Foto: Fraunhofer IZFP / Uwe Bellhaeuser

Robotik

Intelligente Sensorik prüft Bauteile zerstörungsfrei

Das Fraunhofer IZFP stellt ein robotergestütztes Sensorsystem zur zerstörungsfreien Qualitätssicherung pressgehärteter Bauteile vor.

Im Rahmen der Qualitätssicherung kommt intelligenten, zerstörungsfreien Sensorsystemen eine Schlüsselrolle zu: Ohne das Material selbst zu beschädigen oder die Oberfläche zu verändern, können Komponenten oder Bauteile bereits während des Produktionsprozesses schnell und kostengünstig inspiziert werden.

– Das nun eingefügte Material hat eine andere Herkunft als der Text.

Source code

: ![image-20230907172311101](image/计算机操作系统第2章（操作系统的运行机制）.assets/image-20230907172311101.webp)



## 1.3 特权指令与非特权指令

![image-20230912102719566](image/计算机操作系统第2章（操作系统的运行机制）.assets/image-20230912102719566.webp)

Kognitive Sensorik zur Qualitätssicherung in der Produktion

Experten des Fraunhofer-Institut für Zerstörungsfreie Prüfverfahren IZFP präsentieren auf der diesjährigen Euroblech ein robotergestütztes Sensorsystem, welches sich schnell und einfach in Produktionsprozesse integrieren lässt. Der automatisierte Einsatz intelligenter zerstörungsfreier Sensorsysteme ist nicht nur essenziell zur Sicherstellung der optimalen Produktqualität in der Fertigung, sondern auch unabdingbar zur Realisierung aktueller »Machine-Learning«-Konzepte.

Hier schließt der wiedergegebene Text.